Task to carry out:
Return the material below verbatim, from its first line through the line containing "export const myFeature", including both ends. Leave the pictures out of your answer.

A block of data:
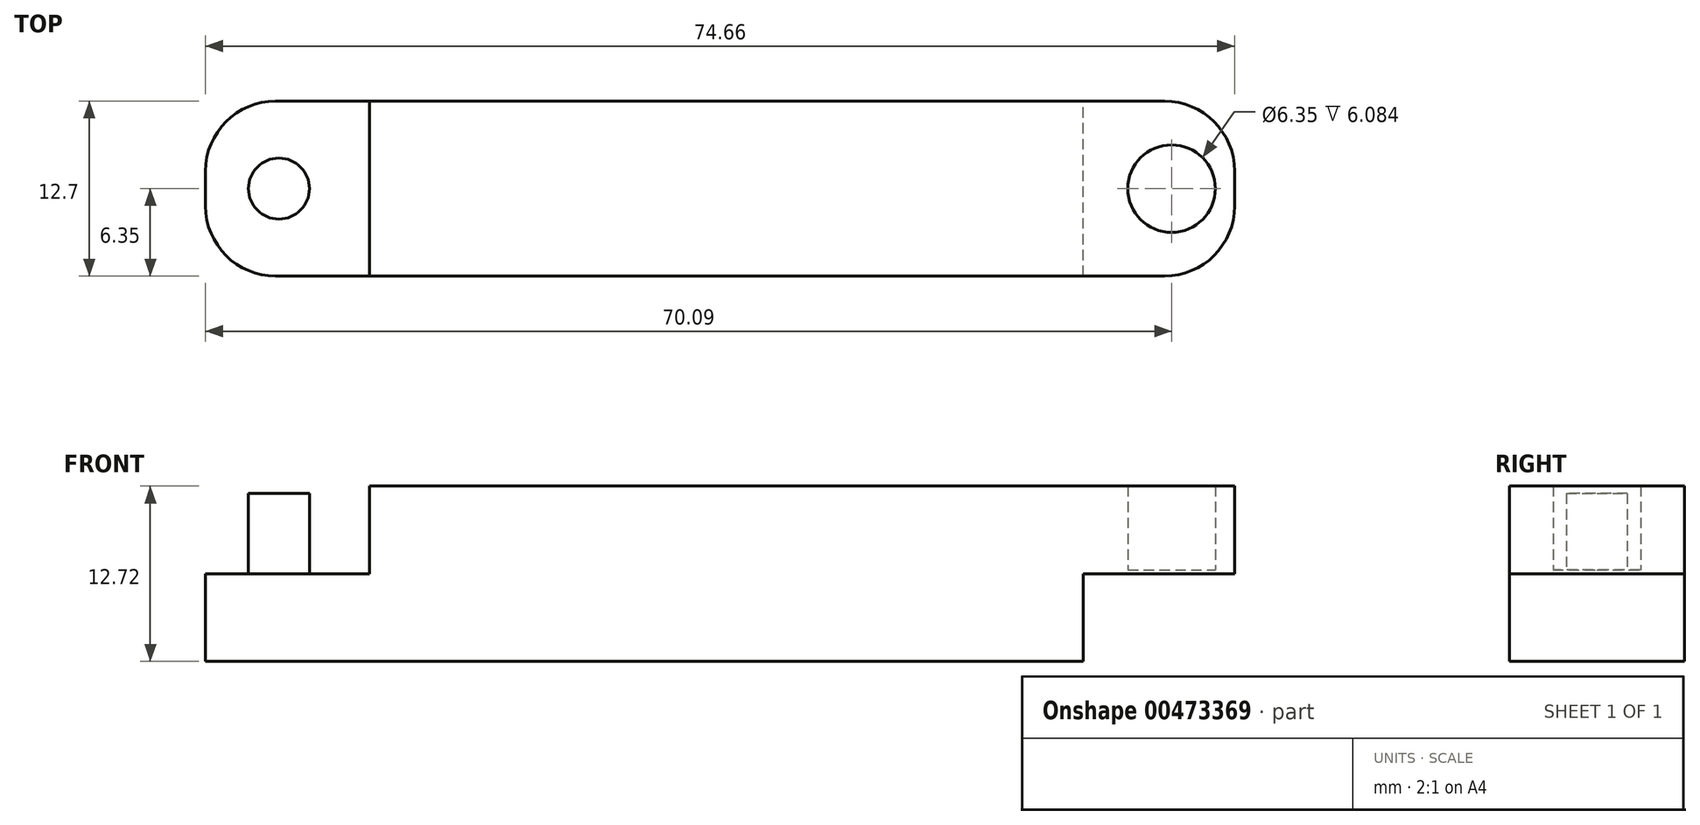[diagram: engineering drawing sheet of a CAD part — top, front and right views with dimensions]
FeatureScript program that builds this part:
annotation { "Feature Type Name" : "Feature", "Feature Type Description" : "" }
export const myFeature = defineFeature(function(context is Context, id is Id, definition is map)
    precondition{}
    {
        {
            var Q0;
            Q0=qCreatedBy(makeId("Front.planeOp"),FACE);
            var sketch = newSketch(context, id + "F0", { "sketchPlane" : qUnion([Q0])});
            skLineSegment(sketch, "E0.bottom", {"start": v(-29.31, 6.08) * mm, "end": v(22.5, 6.08) * mm});
            skLineSegment(sketch, "E0.top", {"start": v(-29.31, -6.64) * mm, "end": v(22.5, -6.64) * mm});
            skLineSegment(sketch, "E0.left", {"start": v(-29.31, 6.08) * mm, "end": v(-29.31, -6.64) * mm});
            skLineSegment(sketch, "E0.right", {"start": v(22.5, 6.08) * mm, "end": v(22.5, -6.64) * mm});
            skPoint(sketch, "E1.oppositeSnap0", {"position": v(-29.31, -0.28) * mm});
            skLineSegment(sketch, "E1.bottom", {"start": v(-29.31, -6.64) * mm, "end": v(-41.2, -6.64) * mm});
            skLineSegment(sketch, "E1.top", {"start": v(-29.31, -0.28) * mm, "end": v(-41.2, -0.28) * mm});
            skLineSegment(sketch, "E1.left", {"start": v(-29.31, -6.64) * mm, "end": v(-29.31, -0.28) * mm});
            skLineSegment(sketch, "E1.right", {"start": v(-41.2, -6.64) * mm, "end": v(-41.2, -0.28) * mm});
            skLineSegment(sketch, "E2.bottom", {"start": v(-37.52, -0.28) * mm, "end": v(-33.83, -0.28) * mm});
            skLineSegment(sketch, "E2.top", {"start": v(-37.52, 6.08) * mm, "end": v(-33.83, 6.08) * mm});
            skLineSegment(sketch, "E2.left", {"start": v(-37.52, -0.28) * mm, "end": v(-37.52, 6.08) * mm});
            skLineSegment(sketch, "E2.right", {"start": v(-33.83, -0.28) * mm, "end": v(-33.83, 6.08) * mm});
            skLineSegment(sketch, "E3.bottom", {"start": v(22.5, 6.08) * mm, "end": v(33.46, 6.08) * mm});
            skLineSegment(sketch, "E3.top", {"start": v(22.5, -0.28) * mm, "end": v(33.46, -0.28) * mm});
            skLineSegment(sketch, "E3.left", {"start": v(22.5, 6.08) * mm, "end": v(22.5, -0.28) * mm});
            skLineSegment(sketch, "E3.right", {"start": v(33.46, 6.08) * mm, "end": v(33.46, -0.28) * mm});
            skSolve(sketch);
        }
        {
            var Q0;
            Q0=makeQuery(id+"F0.imprint","IMPRINT",FACE,{"disambiguationData":[TD([[makeQuery(id+"F0.imprint","IMPRINT",EDGE,{"derivedFrom":sQuery(id+"F0.wireOp",EDGE,"E1.bottom")}),-1.0]])]});
            var Q1;
            Q1=makeQuery(id+"F0.imprint","IMPRINT",FACE,{"disambiguationData":[TD([[makeQuery(id+"F0.imprint","IMPRINT",EDGE,{"derivedFrom":sQuery(id+"F0.wireOp",EDGE,"E0.bottom")}),-1.0]])]});
            var Q2;
            Q2=makeQuery(id+"F0.imprint","IMPRINT",FACE,{"disambiguationData":[TD([[makeQuery(id+"F0.imprint","IMPRINT",EDGE,{"derivedFrom":sQuery(id+"F0.wireOp",EDGE,"E3.bottom")}),-1.0]])]});
            extrude(context, id + "F1", {"entities" : qUnion([Q0, Q1, Q2]), "depth" : 6.35 * mm, "offsetDistance" : 25.4 * mm});
        }
        {
            var Q0;
            Q0=makeQuery(id+"F1.opExtrude","CAP_FACE",FACE,{"disambiguationData":[OSD([sQuery(id+"F0.wireOp",EDGE,"E0.bottom"),sQuery(id+"F0.wireOp",EDGE,"E0.top"),sQuery(id+"F0.wireOp",EDGE,"E0.left"),sQuery(id+"F0.wireOp",EDGE,"E0.right"),sQuery(id+"F0.wireOp",EDGE,"E1.bottom"),sQuery(id+"F0.wireOp",EDGE,"E1.top"),sQuery(id+"F0.wireOp",EDGE,"E1.right"),sQuery(id+"F0.wireOp",EDGE,"E2.bottom"),sQuery(id+"F0.wireOp",EDGE,"E3.bottom"),sQuery(id+"F0.wireOp",EDGE,"E3.top"),sQuery(id+"F0.wireOp",EDGE,"E3.right")])],"isStart":true});
            extrude(context, id + "F2", {"entities" : qUnion([Q0]), "operationType" : NewBodyOperationType.ADD, "depth" : 6.35 * mm});
        }
        {
            var Q0;
            Q0=makeQuery(id+"F1.opExtrude","CAP_EDGE",EDGE,{"disambiguationData":[OSD([sQuery(id+"F0.wireOp",EDGE,"E1.right")])],"isStart":false});
            var Q1;
            Q1=makeQuery(id+"F2.opExtrude","CAP_EDGE",EDGE,{"disambiguationData":[OSD([sQuery(id+"F0.wireOp",EDGE,"E1.right")])],"isStart":false});
            var Q2;
            Q2=makeQuery(id+"F1.opExtrude","CAP_EDGE",EDGE,{"disambiguationData":[OSD([sQuery(id+"F0.wireOp",EDGE,"E3.right")])],"isStart":false});
            var Q3;
            Q3=makeQuery(id+"F2.opExtrude","CAP_EDGE",EDGE,{"disambiguationData":[OSD([sQuery(id+"F0.wireOp",EDGE,"E3.right")])],"isStart":false});
            fillet(context, id + "F3", {"entities" : qUnion([Q0, Q1, Q2, Q3]), "radius" : 5.08 * mm, "tangentPropagation" : true, "allowEdgeOverflow" : false});
        }
        {
            var Q0;
            Q0=qCreatedBy(makeId("Top.planeOp"),FACE);
            var sketch = newSketch(context, id + "F4", { "sketchPlane" : qUnion([Q0])});
            skPoint(sketch, "E4", {"position": v(28.9, 0) * mm});
            skCircle(sketch, "E5", {"center": v(28.9, 0) * mm, "radius": 3.18 * mm});
            skSolve(sketch);
        }
        {
            var Q0;
            Q0=sQuery(id+"F4.wireOp",VERTEX,"E4");
            var Q1;
            Q1=makeQuery(id+"F1.opExtrude","SWEPT_BODY",BODY,{"disambiguationData":[OSD([sQuery(id+"F0.wireOp",EDGE,"E0.bottom"),sQuery(id+"F0.wireOp",EDGE,"E0.top"),sQuery(id+"F0.wireOp",EDGE,"E0.left"),sQuery(id+"F0.wireOp",EDGE,"E0.right"),sQuery(id+"F0.wireOp",EDGE,"E1.bottom"),sQuery(id+"F0.wireOp",EDGE,"E1.top"),sQuery(id+"F0.wireOp",EDGE,"E1.right"),sQuery(id+"F0.wireOp",EDGE,"E2.bottom"),sQuery(id+"F0.wireOp",EDGE,"E3.bottom"),sQuery(id+"F0.wireOp",EDGE,"E3.top"),sQuery(id+"F0.wireOp",EDGE,"E3.right")])]});
            hole(context, id + "F5", {"style" : HoleStyle.SIMPLE, "endStyle" : HoleEndStyle.THROUGH, "oppositeDirection" : true, "holeDiameter" : 6.35 * mm, "isTappedThrough" : true, "tappedDepth" : 12.7 * mm, "tapClearance" : 3, "locations" : qUnion([Q0]), "scope" : qUnion([Q1]), "majorDiameter" : 6.35 * mm});
        }
        {
            var Q0;
            {var subQ0=sQuery(id+"F0.wireOp",EDGE,"E1.bottom");var subQ1=sQuery(id+"F0.wireOp",EDGE,"E0.top");Q0=makeQuery(id+"F2.boolean.opBoolean","MERGE",FACE,{"derivedFrom":[makeQuery(id+"F1.opExtrude","SWEPT_FACE",FACE,{"disambiguationData":[OSD([subQ1,subQ0])]}),makeQuery(id+"F2.opExtrude","SWEPT_FACE",FACE,{"disambiguationData":[OSD([subQ1,subQ0])]})]});}
            var sketch = newSketch(context, id + "F6", { "sketchPlane" : qUnion([Q0])});
            skCircle(sketch, "E6", {"center": v(-35.88, 0) * mm, "radius": 2.22 * mm});
            skSolve(sketch);
        }
        {
            var Q0;
            Q0=makeQuery(id+"F6.imprint","IMPRINT",FACE,{"disambiguationData":[TD([[makeQuery(id+"F6.imprint","IMPRINT",EDGE,{"derivedFrom":sQuery(id+"F6.wireOp",EDGE,"E6")}),1.0]])]});
            var Q1;
            Q1=sQuery(id+"F6.wireOp",EDGE,"E6");
            extrude(context, id + "F7", {"entities" : qUnion([Q0]), "operationType" : NewBodyOperationType.ADD, "surfaceEntities" : qUnion([Q1]), "oppositeDirection" : true, "depth" : 12.2 * mm, "offsetDistance" : 25.4 * mm});
        }
    });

Complete answer:
[diagram: engineering drawing sheet of a CAD part — top, front and right views with dimensions]
FeatureScript program that builds this part:
annotation { "Feature Type Name" : "Feature", "Feature Type Description" : "" }
export const myFeature = defineFeature(function(context is Context, id is Id, definition is map)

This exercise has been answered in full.